*EXERCISE INSTRUCTIONS*. How many lines below include the string "addr"? State the number alone.

*EXCERPTED DATA*.
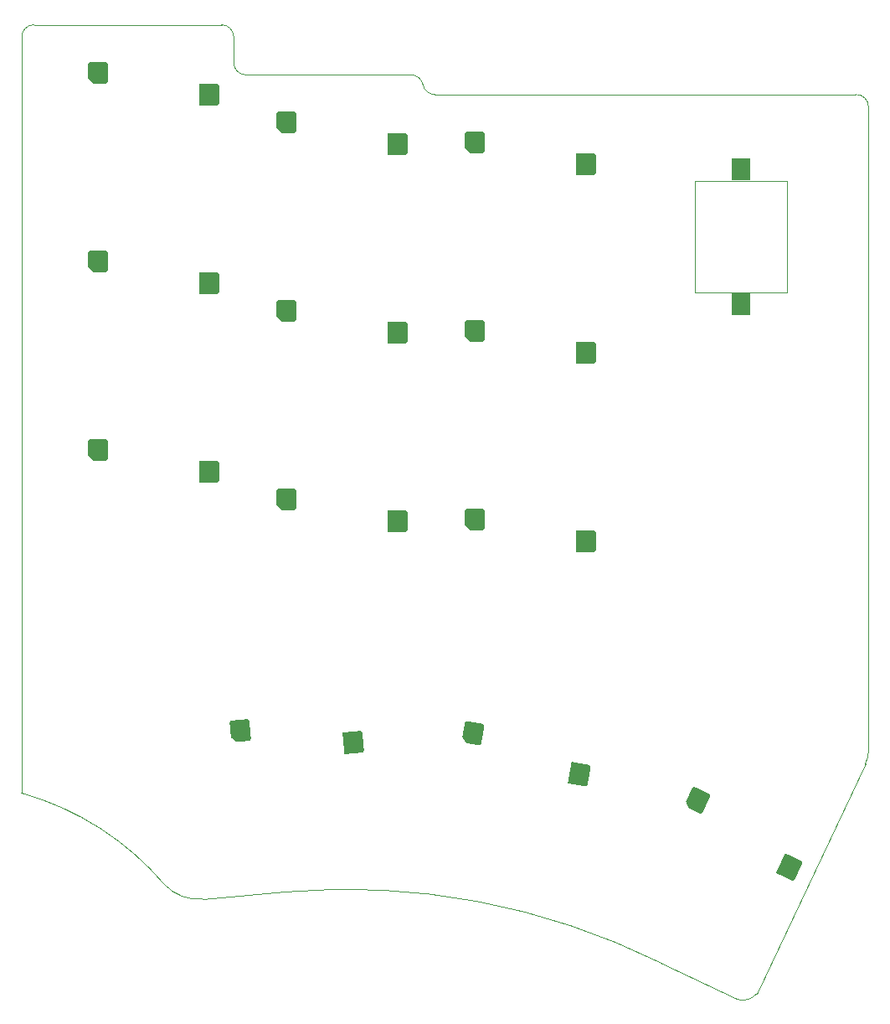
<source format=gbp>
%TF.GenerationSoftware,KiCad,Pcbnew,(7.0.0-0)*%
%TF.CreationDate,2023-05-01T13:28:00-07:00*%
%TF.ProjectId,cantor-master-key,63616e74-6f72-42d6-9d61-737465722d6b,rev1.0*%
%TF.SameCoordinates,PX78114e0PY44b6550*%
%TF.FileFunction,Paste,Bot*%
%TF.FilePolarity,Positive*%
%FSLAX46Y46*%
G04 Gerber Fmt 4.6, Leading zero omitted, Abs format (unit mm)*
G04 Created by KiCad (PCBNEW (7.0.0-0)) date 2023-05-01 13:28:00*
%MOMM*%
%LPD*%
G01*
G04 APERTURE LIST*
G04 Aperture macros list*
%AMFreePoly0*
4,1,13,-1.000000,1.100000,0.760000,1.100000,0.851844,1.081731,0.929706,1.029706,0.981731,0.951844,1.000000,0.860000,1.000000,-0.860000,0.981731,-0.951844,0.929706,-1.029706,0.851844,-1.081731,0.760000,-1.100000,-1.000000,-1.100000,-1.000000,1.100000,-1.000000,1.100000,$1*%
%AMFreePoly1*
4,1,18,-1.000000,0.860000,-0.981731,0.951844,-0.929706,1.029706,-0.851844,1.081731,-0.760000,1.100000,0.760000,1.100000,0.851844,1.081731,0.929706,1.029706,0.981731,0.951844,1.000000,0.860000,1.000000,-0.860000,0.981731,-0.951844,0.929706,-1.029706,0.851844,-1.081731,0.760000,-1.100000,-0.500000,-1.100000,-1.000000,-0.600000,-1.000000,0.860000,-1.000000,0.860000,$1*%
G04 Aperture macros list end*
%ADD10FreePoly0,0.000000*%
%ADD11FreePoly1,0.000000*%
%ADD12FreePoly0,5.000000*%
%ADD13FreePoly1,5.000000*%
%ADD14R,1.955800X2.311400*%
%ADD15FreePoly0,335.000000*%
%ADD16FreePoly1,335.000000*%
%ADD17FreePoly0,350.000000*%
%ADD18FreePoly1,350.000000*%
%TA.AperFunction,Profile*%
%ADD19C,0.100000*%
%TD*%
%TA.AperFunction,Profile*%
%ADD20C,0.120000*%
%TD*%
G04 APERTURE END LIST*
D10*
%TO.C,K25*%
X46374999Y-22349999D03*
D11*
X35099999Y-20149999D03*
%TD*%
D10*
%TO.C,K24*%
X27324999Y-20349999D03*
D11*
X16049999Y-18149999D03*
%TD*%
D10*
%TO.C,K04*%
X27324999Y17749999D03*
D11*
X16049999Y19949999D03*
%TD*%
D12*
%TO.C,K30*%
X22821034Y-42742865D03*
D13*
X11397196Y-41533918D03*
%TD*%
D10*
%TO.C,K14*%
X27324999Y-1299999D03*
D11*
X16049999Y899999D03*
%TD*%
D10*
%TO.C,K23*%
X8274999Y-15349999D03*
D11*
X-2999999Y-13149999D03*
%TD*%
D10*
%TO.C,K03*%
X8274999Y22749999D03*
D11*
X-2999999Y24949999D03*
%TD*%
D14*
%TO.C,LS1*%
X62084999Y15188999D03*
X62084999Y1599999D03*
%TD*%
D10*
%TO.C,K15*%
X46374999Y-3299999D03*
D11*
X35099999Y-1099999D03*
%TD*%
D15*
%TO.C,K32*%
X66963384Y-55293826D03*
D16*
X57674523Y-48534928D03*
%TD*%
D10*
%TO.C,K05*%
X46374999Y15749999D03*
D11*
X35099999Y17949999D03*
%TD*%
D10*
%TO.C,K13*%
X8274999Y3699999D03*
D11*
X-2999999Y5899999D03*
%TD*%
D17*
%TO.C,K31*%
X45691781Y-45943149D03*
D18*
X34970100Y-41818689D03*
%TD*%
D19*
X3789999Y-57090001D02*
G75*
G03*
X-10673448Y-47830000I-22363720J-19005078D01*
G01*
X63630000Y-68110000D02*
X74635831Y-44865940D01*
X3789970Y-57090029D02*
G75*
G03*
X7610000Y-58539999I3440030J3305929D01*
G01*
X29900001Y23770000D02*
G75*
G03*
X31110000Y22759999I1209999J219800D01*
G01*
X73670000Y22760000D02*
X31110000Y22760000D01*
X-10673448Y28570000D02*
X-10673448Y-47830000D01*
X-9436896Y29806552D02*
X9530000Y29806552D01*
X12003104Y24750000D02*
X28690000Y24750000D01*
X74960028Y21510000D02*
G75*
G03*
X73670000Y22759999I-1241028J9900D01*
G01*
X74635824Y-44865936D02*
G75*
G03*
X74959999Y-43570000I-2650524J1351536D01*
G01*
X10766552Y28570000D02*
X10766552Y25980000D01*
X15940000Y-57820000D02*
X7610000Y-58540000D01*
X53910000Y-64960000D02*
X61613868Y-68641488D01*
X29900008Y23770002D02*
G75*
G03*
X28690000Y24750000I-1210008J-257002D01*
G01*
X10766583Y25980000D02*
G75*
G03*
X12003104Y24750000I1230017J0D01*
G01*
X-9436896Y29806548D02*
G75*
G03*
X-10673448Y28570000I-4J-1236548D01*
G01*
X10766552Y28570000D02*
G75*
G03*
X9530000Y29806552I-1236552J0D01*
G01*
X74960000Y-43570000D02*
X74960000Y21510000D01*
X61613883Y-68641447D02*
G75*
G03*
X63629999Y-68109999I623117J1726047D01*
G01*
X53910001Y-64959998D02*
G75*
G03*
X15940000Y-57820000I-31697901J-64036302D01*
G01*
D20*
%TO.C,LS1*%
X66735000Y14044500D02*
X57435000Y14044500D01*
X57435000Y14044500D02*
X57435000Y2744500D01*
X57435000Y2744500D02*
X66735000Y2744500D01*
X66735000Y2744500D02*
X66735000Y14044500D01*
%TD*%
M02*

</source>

---

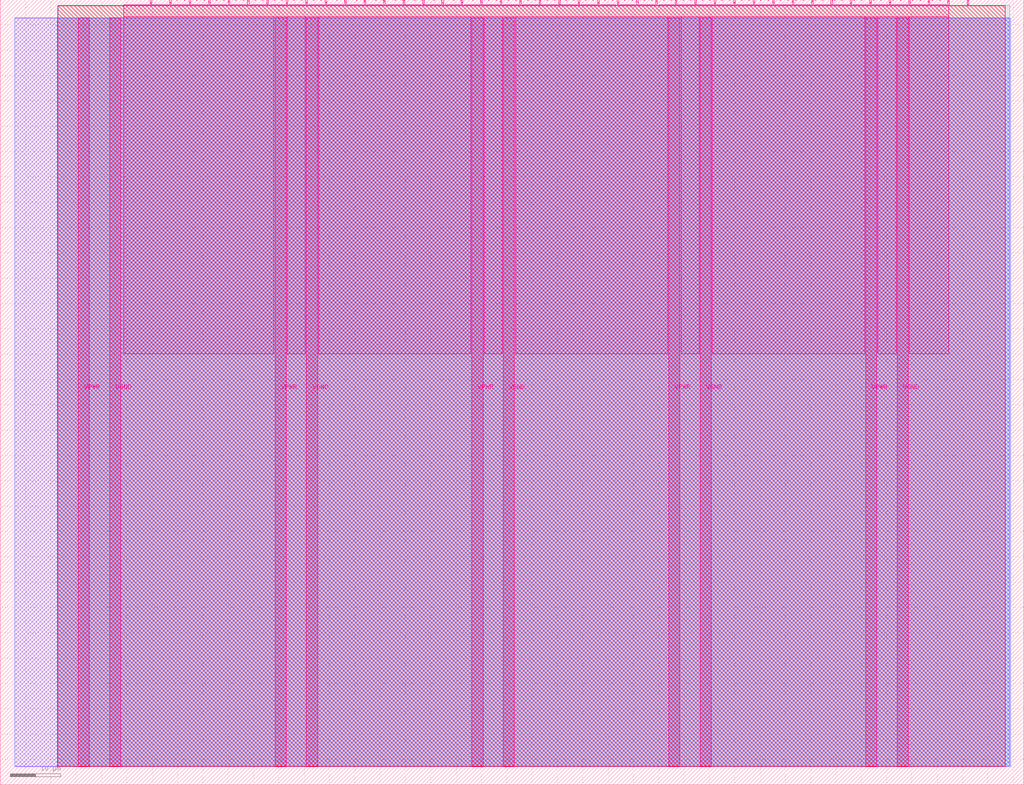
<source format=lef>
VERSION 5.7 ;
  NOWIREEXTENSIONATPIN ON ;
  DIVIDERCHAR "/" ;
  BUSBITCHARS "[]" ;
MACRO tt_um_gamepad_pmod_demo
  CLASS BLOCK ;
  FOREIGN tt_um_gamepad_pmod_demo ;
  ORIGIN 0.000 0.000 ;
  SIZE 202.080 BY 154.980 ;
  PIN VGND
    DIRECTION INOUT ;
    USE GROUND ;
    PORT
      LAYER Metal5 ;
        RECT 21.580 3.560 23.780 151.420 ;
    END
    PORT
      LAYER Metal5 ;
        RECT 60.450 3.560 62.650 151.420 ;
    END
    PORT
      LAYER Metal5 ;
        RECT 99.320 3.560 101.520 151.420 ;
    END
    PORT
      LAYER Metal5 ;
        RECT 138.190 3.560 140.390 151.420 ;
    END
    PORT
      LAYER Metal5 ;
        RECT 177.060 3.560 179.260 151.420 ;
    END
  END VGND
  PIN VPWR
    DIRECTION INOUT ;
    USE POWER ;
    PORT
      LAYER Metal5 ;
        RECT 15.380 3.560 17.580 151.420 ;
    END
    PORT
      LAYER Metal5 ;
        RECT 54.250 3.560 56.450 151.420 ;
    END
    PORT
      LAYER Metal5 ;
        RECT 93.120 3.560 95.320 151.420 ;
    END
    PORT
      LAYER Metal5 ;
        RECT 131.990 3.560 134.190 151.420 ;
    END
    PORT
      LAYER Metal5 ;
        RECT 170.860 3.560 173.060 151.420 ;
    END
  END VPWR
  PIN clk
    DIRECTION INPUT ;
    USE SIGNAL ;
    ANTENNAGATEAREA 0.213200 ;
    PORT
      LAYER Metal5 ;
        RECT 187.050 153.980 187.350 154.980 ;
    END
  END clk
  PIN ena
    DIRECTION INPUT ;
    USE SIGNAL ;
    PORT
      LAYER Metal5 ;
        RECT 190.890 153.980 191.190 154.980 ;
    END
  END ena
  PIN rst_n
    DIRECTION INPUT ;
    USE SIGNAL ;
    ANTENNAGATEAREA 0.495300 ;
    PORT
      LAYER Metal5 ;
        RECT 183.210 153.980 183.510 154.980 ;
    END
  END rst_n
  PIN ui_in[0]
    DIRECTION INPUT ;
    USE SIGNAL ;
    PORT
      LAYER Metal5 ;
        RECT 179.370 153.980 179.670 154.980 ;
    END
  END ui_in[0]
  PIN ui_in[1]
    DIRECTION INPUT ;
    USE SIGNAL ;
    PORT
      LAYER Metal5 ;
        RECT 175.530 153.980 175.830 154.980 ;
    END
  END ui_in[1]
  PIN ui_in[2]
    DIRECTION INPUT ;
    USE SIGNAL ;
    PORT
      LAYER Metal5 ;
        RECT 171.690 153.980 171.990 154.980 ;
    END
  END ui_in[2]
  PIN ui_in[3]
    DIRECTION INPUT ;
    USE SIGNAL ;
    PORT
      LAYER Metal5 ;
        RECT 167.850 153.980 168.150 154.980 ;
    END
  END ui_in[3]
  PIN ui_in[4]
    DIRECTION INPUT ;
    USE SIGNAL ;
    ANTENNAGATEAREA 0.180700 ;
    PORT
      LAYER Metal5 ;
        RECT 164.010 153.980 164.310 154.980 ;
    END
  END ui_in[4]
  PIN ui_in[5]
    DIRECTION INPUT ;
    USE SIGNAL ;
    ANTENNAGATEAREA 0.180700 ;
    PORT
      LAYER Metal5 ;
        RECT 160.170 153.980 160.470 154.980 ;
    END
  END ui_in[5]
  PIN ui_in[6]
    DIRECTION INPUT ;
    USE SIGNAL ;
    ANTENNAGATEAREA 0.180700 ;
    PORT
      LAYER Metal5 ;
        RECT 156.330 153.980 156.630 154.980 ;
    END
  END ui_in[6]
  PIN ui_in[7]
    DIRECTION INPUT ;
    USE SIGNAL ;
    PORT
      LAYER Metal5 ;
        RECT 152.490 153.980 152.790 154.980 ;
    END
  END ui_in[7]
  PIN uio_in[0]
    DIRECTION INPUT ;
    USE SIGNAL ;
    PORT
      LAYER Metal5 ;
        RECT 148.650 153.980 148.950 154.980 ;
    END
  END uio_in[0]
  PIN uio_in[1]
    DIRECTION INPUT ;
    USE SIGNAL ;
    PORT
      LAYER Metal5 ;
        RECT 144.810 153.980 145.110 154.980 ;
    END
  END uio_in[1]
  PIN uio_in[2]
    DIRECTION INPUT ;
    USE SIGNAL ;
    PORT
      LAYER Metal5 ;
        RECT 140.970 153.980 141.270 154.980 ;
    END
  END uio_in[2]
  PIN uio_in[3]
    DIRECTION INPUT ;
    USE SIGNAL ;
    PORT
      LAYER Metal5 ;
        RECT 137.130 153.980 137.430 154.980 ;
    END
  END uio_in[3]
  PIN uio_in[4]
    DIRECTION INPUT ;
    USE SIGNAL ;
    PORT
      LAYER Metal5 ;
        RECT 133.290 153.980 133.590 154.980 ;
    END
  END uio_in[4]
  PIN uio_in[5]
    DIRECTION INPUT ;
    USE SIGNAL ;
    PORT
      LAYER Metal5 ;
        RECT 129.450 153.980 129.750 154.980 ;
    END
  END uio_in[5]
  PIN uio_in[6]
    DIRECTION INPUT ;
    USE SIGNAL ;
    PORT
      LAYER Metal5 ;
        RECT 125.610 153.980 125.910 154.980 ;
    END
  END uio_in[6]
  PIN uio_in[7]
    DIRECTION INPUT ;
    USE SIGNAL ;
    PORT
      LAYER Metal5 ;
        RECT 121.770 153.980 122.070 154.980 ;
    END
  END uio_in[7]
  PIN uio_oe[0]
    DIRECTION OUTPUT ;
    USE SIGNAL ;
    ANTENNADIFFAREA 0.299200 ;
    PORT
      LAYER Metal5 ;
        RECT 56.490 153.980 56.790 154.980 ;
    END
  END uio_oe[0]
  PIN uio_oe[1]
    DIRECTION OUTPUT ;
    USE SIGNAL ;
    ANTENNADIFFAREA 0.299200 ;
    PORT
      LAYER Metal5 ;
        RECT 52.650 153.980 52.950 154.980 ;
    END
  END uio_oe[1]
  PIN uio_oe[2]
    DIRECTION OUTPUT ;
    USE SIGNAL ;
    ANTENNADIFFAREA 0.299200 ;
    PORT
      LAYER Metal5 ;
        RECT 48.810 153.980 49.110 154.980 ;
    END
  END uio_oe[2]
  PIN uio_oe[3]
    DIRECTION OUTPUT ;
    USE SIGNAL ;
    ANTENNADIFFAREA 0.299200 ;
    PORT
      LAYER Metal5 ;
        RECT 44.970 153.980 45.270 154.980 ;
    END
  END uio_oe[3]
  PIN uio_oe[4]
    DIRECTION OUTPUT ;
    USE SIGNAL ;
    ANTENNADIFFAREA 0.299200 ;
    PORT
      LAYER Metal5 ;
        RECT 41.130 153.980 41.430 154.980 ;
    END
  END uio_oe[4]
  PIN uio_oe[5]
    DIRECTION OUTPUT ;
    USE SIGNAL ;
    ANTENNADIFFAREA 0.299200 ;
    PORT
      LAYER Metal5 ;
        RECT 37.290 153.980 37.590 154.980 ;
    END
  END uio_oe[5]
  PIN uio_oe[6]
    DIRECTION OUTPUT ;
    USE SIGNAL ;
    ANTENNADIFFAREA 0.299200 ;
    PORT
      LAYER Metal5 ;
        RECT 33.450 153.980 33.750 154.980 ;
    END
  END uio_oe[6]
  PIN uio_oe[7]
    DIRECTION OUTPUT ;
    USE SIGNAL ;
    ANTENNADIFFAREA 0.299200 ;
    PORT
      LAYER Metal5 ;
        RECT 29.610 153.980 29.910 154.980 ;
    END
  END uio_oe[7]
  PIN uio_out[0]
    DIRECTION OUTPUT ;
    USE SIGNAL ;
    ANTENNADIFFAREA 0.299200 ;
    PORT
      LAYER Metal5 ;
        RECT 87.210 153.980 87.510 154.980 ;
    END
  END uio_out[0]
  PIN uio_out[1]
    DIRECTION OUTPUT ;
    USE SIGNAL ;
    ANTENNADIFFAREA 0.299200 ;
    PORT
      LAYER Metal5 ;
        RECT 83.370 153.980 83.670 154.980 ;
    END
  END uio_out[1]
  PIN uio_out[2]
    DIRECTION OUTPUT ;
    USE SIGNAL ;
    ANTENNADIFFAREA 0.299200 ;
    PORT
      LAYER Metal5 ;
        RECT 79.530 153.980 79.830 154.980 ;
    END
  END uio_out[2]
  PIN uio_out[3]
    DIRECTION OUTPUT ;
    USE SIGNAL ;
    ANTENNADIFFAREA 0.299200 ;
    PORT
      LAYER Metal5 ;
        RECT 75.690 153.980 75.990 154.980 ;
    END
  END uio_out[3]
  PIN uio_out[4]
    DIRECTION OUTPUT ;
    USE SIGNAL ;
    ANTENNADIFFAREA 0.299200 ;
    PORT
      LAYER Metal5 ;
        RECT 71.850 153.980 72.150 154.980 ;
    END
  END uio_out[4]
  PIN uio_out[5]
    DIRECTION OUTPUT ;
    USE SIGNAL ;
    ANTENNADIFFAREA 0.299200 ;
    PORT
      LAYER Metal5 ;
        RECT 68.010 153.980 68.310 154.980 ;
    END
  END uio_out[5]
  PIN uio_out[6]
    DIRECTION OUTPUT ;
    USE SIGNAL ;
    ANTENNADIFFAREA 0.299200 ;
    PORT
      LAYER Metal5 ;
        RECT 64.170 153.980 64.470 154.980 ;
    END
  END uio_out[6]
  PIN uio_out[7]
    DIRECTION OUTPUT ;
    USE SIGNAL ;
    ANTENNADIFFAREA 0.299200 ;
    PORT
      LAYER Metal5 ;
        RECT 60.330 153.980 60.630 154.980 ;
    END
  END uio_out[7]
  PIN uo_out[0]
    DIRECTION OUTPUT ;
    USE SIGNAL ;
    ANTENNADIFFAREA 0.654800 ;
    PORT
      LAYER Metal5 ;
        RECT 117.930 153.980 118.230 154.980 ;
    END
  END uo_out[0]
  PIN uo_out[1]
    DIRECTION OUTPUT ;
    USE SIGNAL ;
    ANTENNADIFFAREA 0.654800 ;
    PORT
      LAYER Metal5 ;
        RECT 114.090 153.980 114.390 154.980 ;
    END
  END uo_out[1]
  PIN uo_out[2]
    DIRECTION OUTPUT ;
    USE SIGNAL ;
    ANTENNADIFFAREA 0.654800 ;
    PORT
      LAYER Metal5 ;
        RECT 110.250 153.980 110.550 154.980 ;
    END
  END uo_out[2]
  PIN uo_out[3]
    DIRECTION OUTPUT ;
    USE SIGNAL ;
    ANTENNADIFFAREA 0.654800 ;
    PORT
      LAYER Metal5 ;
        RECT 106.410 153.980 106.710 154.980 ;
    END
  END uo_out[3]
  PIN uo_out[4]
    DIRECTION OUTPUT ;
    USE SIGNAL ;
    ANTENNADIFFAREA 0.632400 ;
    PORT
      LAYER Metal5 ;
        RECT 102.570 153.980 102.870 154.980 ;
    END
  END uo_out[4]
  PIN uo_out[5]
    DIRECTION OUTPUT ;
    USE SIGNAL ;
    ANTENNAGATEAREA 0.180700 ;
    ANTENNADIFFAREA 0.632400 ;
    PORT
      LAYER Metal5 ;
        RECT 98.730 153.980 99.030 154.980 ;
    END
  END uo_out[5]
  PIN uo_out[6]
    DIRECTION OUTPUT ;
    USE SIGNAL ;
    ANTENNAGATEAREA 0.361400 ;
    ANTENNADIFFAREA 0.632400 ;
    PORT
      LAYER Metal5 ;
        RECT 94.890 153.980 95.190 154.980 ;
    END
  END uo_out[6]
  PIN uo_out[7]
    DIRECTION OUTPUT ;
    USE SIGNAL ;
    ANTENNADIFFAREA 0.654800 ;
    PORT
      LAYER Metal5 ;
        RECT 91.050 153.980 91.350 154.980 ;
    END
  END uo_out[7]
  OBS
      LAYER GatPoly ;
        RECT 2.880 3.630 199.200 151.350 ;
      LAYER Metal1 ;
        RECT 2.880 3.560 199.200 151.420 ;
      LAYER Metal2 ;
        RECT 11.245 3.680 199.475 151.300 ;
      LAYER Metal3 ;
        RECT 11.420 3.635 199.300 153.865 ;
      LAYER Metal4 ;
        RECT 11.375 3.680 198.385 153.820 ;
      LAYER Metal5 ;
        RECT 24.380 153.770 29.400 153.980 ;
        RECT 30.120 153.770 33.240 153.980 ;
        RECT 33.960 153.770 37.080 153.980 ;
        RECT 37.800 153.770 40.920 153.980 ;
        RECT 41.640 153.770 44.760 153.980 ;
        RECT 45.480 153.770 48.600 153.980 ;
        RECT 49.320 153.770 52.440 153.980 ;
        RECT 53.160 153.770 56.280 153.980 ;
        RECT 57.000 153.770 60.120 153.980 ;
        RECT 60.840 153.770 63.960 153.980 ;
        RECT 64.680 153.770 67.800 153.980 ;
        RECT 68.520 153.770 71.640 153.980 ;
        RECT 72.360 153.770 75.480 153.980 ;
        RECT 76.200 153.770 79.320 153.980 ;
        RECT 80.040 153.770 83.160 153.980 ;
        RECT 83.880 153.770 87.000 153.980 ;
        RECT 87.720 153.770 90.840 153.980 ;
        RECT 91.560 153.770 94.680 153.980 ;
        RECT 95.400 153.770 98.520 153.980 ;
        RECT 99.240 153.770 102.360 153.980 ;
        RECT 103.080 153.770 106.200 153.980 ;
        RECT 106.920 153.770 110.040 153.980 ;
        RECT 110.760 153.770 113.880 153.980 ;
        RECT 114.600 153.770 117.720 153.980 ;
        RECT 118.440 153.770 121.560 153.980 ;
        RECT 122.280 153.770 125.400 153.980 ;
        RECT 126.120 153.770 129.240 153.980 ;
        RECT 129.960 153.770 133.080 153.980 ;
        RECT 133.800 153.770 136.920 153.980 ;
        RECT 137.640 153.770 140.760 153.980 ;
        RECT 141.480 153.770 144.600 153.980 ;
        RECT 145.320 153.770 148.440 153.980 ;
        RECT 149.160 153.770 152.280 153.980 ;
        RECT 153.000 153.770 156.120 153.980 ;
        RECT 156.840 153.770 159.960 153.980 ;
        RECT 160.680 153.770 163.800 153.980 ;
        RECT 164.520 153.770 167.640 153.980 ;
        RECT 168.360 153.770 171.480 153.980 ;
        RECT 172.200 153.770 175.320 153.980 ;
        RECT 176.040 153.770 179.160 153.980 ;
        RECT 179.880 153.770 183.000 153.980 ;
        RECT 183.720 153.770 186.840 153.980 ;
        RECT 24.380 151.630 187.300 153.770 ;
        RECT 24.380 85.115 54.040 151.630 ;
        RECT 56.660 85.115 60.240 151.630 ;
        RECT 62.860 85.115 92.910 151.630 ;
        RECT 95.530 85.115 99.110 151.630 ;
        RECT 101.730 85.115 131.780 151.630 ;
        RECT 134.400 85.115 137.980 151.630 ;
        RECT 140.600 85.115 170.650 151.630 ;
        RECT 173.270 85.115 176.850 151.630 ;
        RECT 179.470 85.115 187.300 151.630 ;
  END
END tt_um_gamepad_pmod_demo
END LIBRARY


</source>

==

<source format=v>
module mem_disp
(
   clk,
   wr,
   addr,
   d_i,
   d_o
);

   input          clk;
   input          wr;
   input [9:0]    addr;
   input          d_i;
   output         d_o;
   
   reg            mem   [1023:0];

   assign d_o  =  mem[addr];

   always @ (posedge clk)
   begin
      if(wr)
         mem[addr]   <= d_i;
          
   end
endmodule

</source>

*YOUR SOLUTION*. 4